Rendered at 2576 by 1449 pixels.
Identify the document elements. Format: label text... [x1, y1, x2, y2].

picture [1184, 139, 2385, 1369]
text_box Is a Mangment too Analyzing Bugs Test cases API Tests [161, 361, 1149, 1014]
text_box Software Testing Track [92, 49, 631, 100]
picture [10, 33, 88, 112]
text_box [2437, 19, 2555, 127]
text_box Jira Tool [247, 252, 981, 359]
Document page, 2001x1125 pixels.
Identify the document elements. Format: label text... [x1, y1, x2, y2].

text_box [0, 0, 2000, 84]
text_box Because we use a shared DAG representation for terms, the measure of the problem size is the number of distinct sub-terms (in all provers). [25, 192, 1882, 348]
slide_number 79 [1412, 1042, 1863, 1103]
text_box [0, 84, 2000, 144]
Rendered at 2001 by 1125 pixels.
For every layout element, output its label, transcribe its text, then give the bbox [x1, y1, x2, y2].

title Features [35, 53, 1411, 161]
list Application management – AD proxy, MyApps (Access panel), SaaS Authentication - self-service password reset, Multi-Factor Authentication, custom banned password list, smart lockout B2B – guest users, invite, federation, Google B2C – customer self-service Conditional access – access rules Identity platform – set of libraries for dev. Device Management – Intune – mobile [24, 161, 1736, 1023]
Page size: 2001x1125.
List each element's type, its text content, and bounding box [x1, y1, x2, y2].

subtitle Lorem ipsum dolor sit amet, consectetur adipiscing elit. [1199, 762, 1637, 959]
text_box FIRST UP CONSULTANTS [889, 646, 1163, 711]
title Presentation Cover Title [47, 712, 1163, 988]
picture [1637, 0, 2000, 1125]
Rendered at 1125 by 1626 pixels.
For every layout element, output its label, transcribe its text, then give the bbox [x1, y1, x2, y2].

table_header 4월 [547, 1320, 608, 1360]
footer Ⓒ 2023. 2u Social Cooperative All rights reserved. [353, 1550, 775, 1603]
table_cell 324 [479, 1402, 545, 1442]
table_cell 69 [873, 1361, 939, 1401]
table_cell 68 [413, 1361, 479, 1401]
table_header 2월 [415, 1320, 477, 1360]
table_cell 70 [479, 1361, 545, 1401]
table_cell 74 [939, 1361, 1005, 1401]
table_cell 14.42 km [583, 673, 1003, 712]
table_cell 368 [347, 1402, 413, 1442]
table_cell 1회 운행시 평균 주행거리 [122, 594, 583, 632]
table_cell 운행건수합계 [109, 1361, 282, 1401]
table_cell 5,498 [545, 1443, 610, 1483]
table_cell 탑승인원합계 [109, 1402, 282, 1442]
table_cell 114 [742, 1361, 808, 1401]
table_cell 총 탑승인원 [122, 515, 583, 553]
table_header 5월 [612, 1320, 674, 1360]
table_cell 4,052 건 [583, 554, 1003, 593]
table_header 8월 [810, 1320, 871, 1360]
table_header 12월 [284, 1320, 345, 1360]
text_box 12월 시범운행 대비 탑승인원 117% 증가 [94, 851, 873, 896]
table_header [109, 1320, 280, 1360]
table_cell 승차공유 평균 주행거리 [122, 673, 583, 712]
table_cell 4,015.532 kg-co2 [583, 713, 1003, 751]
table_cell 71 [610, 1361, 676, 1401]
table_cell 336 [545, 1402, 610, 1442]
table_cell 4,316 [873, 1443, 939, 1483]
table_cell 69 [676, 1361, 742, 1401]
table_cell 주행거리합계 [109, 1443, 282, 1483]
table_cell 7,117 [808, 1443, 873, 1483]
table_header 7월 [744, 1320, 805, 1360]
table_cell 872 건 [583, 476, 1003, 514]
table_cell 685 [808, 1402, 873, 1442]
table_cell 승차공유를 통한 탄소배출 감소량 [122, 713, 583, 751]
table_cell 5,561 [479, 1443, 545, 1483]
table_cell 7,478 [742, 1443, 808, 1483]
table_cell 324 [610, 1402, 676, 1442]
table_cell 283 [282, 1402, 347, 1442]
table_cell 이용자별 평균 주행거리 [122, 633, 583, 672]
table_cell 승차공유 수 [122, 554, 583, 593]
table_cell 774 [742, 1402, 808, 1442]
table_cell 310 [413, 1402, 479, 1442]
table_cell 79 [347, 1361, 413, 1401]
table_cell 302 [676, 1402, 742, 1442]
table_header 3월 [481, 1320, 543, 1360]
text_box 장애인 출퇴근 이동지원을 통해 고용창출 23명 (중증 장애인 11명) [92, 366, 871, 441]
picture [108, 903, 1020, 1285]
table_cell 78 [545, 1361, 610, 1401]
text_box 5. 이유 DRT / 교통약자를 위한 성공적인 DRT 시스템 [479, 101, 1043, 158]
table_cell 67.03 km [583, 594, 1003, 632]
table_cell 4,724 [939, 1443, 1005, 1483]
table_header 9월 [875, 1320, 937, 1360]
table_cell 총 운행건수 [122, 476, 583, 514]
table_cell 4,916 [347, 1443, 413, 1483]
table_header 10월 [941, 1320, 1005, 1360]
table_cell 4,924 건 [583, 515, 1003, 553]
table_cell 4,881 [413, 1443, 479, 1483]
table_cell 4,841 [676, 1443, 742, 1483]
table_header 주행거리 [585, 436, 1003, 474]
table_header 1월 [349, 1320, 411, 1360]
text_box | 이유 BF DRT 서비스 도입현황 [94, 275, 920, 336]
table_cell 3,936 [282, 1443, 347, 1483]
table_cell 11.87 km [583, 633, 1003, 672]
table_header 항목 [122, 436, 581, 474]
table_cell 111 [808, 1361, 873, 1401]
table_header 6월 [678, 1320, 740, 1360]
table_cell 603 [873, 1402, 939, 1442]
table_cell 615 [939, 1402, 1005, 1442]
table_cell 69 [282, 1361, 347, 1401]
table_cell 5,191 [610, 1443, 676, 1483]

• _Your assignment_: Only the lines from the top of the data through the line that contains "Rendered at 2001 by 1125 pixels." should be quoted, exactly as they stand.

• _Solved exercise_:
Rendered at 2576 by 1449 pixels.
Identify the document elements. Format: label text... [x1, y1, x2, y2].

picture [1184, 139, 2385, 1369]
text_box Is a Mangment too Analyzing Bugs Test cases API Tests [161, 361, 1149, 1014]
text_box Software Testing Track [92, 49, 631, 100]
picture [10, 33, 88, 112]
text_box [2437, 19, 2555, 127]
text_box Jira Tool [247, 252, 981, 359]
Document page, 2001x1125 pixels.
Identify the document elements. Format: label text... [x1, y1, x2, y2].

text_box [0, 0, 2000, 84]
text_box Because we use a shared DAG representation for terms, the measure of the problem size is the number of distinct sub-terms (in all provers). [25, 192, 1882, 348]
slide_number 79 [1412, 1042, 1863, 1103]
text_box [0, 84, 2000, 144]
Rendered at 2001 by 1125 pixels.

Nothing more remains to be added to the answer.